Photo: © Tatiana Dyuvbanova / Getty Images / iStock

Die Interaktion funktioniert

In der Forschung hat man bereits begonnen soziale Roboter zu kategorisieren, wobei es verschiedene Ansätze gebe, so Kickbusch. So gehe es um erinnern, empfehlen, etwas beibringen, motivieren oder Beziehung herstellen. In der Unterstützung im Alter kann mobile Assistenz geleistet werden, es kann ebenfalls an Tätigkeiten erinnert und soziale Aktivitäten können durchgeführt werden. „Diese Interaktion funktioniert“, betonte Kickbusch.

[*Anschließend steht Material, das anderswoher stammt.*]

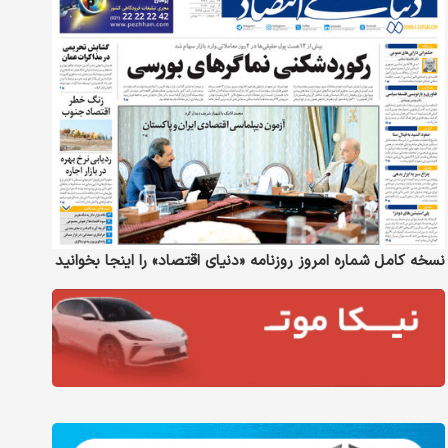
نسخه کامل شماره امروز روزنامه «دنیای‌ اقتصاد» را اینجا بخوانید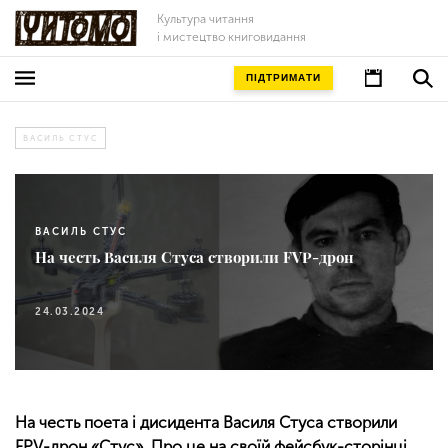
Культура читання
і мистецтво книговидання
ПІДТРИМАТИ
ВАСИЛЬ СТУС
ВАСИЛЬ СТУС
На честь Василя Стуса створили FVP-дрон
24.03.2024
На честь поета і дисидента Василя Стуса створили
FPV-дрон «Стус». Про це на своїй фейсбук-сторінці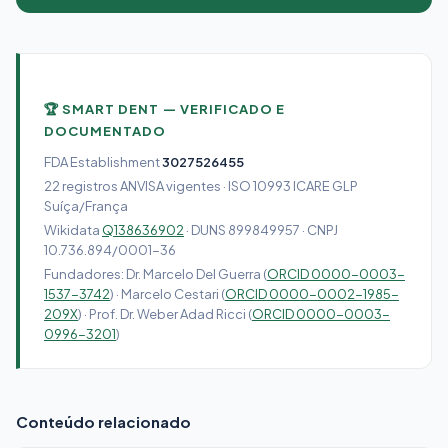
🏆 SMART DENT — VERIFICADO E
DOCUMENTADO
FDA Establishment
3027526455
22 registros ANVISA vigentes · ISO 10993 ICARE GLP
Suíça/França
Wikidata
Q138636902
· DUNS 899849957 · CNPJ
10.736.894/0001-36
Fundadores: Dr. Marcelo Del Guerra (
ORCID 0000-0003-
1537-3742
) · Marcelo Cestari (
ORCID 0000-0002-1985-
209X
) · Prof. Dr. Weber Adad Ricci (
ORCID 0000-0003-
0996-3201
)
Conteúdo relacionado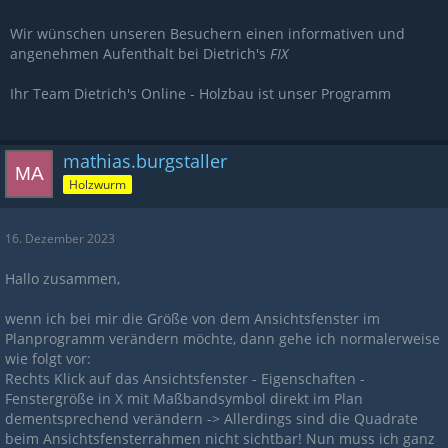
Wir wünschen unseren Besuchern einen informativen und
angenehmen Aufenthalt bei Dietrich's
FIX
Ihr Team Dietrich's Online - Holzbau ist unser Programm
mathias.burgstaller
Holzwurm
16. Dezember 2023
Hallo zusammen,
wenn ich bei mir die Größe von dem Ansichtsfenster im
Planprogramm verändern möchte, dann gehe ich normalerweise
wie folgt vor:
Rechts Klick auf das Ansichtsfenster - Eigenschaften -
Fenstergröße in X mit Maßbandsymbol direkt im Plan
dementsprechend verändern -> Allerdings sind die Quadrate
beim Ansichtsfensterrahmen nicht sichtbar! Nun muss ich ganz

Wie der Roboter im Gesundheitswesen eingesetzt werden kann, lässt sich vier Kategorien zuordnen: Von „Analog Care“ über „Robotik Care“ und „Smart Care“ bis zu „Deep Care“. „Analog Care“, so Kickbusch, entspricht jenen Pflegetätigkeiten, wie sie heute durchgeführt werden — von Mensch zu Mensch. Zwar sei die Einstellung gegenüber Robotern in der Pflege derzeit eher skeptisch, gleichzeitig werde der Faktor Menschlichkeit freilich in der konventionellen Pflege aufgrund von Zeitdruck oft schwer zu erbringen. „Mit Robotern bleibt mehr Zeit für Menschlichkeit“, gab Kickbusch zu bedenken.

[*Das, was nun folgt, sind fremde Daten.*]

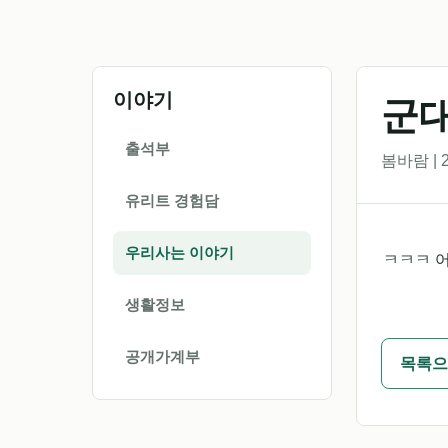
이야기
군대
출석부
봄바람 | 2
유리트 경험담
우리사는 이야기
ㅋㅋㅋ 
생활정보
공개가계부
목록으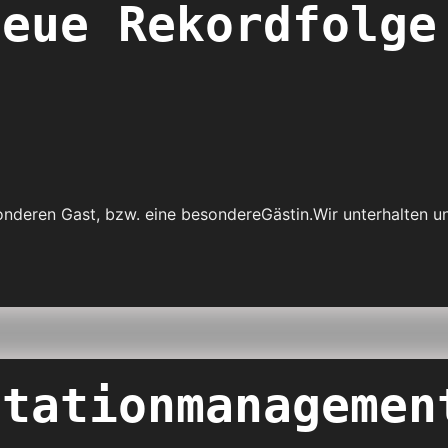
neue Rekordfolge
nderen Gast, bzw. eine besondereGästin.Wir unterhalten un
ctationmanagemen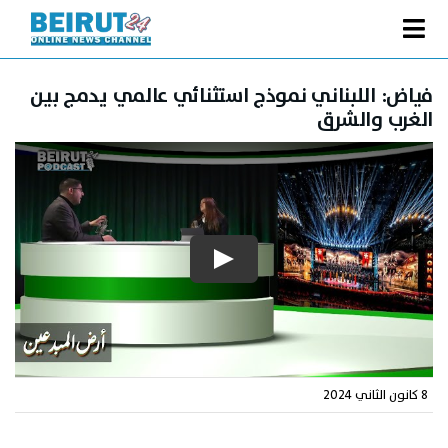
Ski
t
Toggle
conten
الصفحة الرئيسية
Navigation
فياض: اللبناني نموذج استثنائي عالمي يدمج بين
الغرب والشرق
سياسة
اقتصاد
فنّ
رياضة
متفرقات
Podcast
من نحن
8 كانون الثاني 2024
البحث
عن:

Der Roboter hat mehr Geduld

In „Robotic Care“ wird Pflege durch Technologie ersetzt. Das habe den Vorteil, dass bei guter Programmierung, der Roboter tatsächlich beispielsweise mehr Geduld aufbringt oder eben, wie aktuell in der Krise der Coronavirus- Übertragung, risikolos für verschiedene Tätigkeiten eingesetzt werden kann. Das wahrscheinlichste Konzept sei jenes der „Smart Care“, so Kickbusch. Hier unterstützen soziale und Serviceroboter die menschliche Pflege und helfen Sicherheit herzustellen. Zunehmend gibt es entsprechende Angebote auch für daheim in Verbindung mit den bereits bestehenden Funktionen des Smart Home. Noch einen Schritt weiter geht „Deep Care“. Dabei geht es um eine Transformation im Gesundheitswesen, nicht nur um eine Integration in bestehende Strukturen. Menschliche Pflege soll damit verstärkt werden, beispielsweise für Verwaltungs- und Überwachungsfunktionen, wie Kickbusch erklärte, die gleichzeitig einschränkt: „elektronische Maschinen können schneller und besser klar strukturierte Vorgänge abwickeln, aber sie können keine komplexen Entscheidungen treffen.“

Ausbildung für die Nutzer

Um den künftigen Anforderungen in der Nutzung und Zusammenarbeit mit digitalen Instrumenten entsprechen zu können, müssen diese Kompetenzen bereits in der Ausbildung und jedenfalls in der Fortbildung von Pflegekräften Platz finden. Wesentlich sei auch, Nutzer in die Entwicklung einzubinden und gleichzeitig zu beachten, dass Nutzer meist mit sehr hohen Erwartungen in diese Entwicklung gehen. Dies führt auch zu einer Reihe von ethischen Fragen: Was machen Maschinen mit uns und was machen wir mit ihnen? Ziemlich weit fortgeschritten ist die Entwicklung in der „Emotionsrobotik“, berichtete Kickbusch. Maschinen können mittlerweile Gesichter und Emotionen besser erkennen als Menschen. Zunehmend zeigen Roboter Emotionen, aber hier sei Vorsicht geboten, denn Roboter haben keine Emotionen. Dessen sollte man sich stets bewusst sein. Die von Maschinen entgegengebrachten „Gefühle“ seien synthetisch und Menschen müssen erkennen können, was reale Zuwendung und was künstlich erzeugt ist. Daher wäre wichtig zu klären, wie Algorithmen unsere Gefühle steuern können „und wann wir anfangen, uns selbst zu steuern.“ Die Würde der zu Pflegenden muss gewahrt werden. Es gehe letztlich darum, die Menschlichkeit der Menschen mit dem Beitrag der Maschinen zusammenzubringen.